### What is required
Every line from the one with "18. C.W.B. Bachem, R.J.F.J." to the final line of the listing below should be repeated exactly, and only those.

### Supplied records
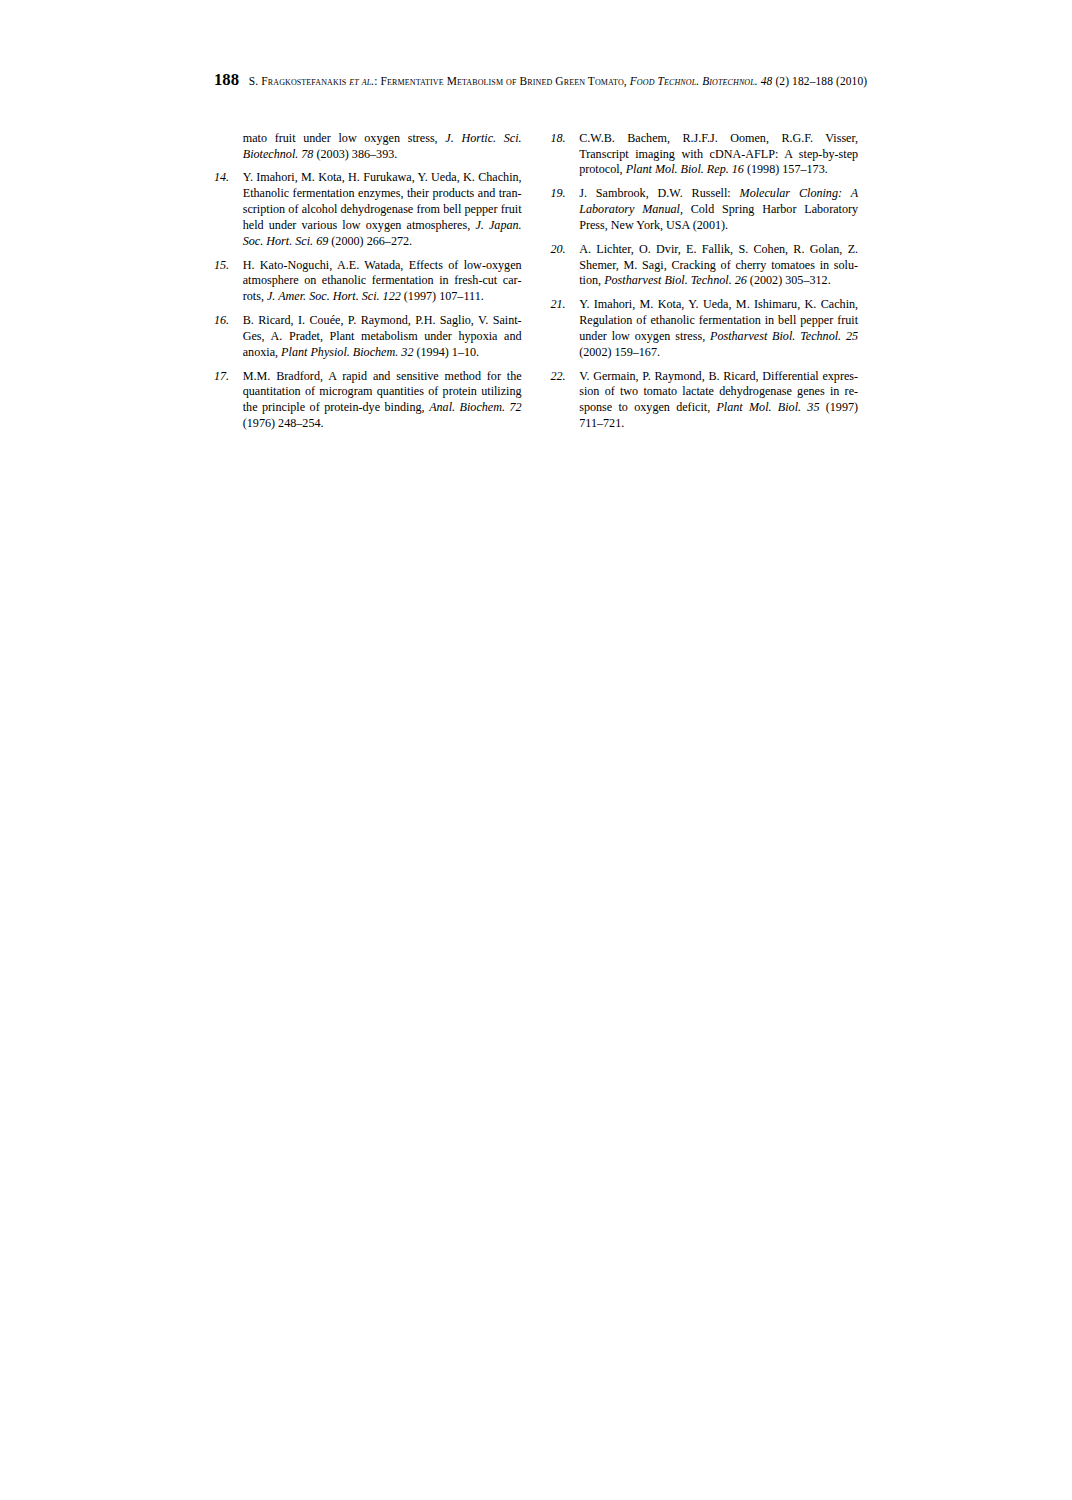188 S. Fragkostefanakis et al.: Fermentative Metabolism of Brined Green Tomato, Food Technol. Biotechnol. 48 (2) 182–188 (2010)
mato fruit under low oxygen stress, J. Hortic. Sci. Biotechnol. 78 (2003) 386–393.
14. Y. Imahori, M. Kota, H. Furukawa, Y. Ueda, K. Chachin, Ethanolic fermentation enzymes, their products and transcription of alcohol dehydrogenase from bell pepper fruit held under various low oxygen atmospheres, J. Japan. Soc. Hort. Sci. 69 (2000) 266–272.
15. H. Kato-Noguchi, A.E. Watada, Effects of low-oxygen atmosphere on ethanolic fermentation in fresh-cut carrots, J. Amer. Soc. Hort. Sci. 122 (1997) 107–111.
16. B. Ricard, I. Couée, P. Raymond, P.H. Saglio, V. Saint-Ges, A. Pradet, Plant metabolism under hypoxia and anoxia, Plant Physiol. Biochem. 32 (1994) 1–10.
17. M.M. Bradford, A rapid and sensitive method for the quantitation of microgram quantities of protein utilizing the principle of protein-dye binding, Anal. Biochem. 72 (1976) 248–254.
18. C.W.B. Bachem, R.J.F.J. Oomen, R.G.F. Visser, Transcript imaging with cDNA-AFLP: A step-by-step protocol, Plant Mol. Biol. Rep. 16 (1998) 157–173.
19. J. Sambrook, D.W. Russell: Molecular Cloning: A Laboratory Manual, Cold Spring Harbor Laboratory Press, New York, USA (2001).
20. A. Lichter, O. Dvir, E. Fallik, S. Cohen, R. Golan, Z. Shemer, M. Sagi, Cracking of cherry tomatoes in solution, Postharvest Biol. Technol. 26 (2002) 305–312.
21. Y. Imahori, M. Kota, Y. Ueda, M. Ishimaru, K. Cachin, Regulation of ethanolic fermentation in bell pepper fruit under low oxygen stress, Postharvest Biol. Technol. 25 (2002) 159–167.
22. V. Germain, P. Raymond, B. Ricard, Differential expression of two tomato lactate dehydrogenase genes in response to oxygen deficit, Plant Mol. Biol. 35 (1997) 711–721.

### Response
18. C.W.B. Bachem, R.J.F.J. Oomen, R.G.F. Visser, Transcript imaging with cDNA-AFLP: A step-by-step protocol, Plant Mol. Biol. Rep. 16 (1998) 157–173.
19. J. Sambrook, D.W. Russell: Molecular Cloning: A Laboratory Manual, Cold Spring Harbor Laboratory Press, New York, USA (2001).
20. A. Lichter, O. Dvir, E. Fallik, S. Cohen, R. Golan, Z. Shemer, M. Sagi, Cracking of cherry tomatoes in solution, Postharvest Biol. Technol. 26 (2002) 305–312.
21. Y. Imahori, M. Kota, Y. Ueda, M. Ishimaru, K. Cachin, Regulation of ethanolic fermentation in bell pepper fruit under low oxygen stress, Postharvest Biol. Technol. 25 (2002) 159–167.
22. V. Germain, P. Raymond, B. Ricard, Differential expression of two tomato lactate dehydrogenase genes in response to oxygen deficit, Plant Mol. Biol. 35 (1997) 711–721.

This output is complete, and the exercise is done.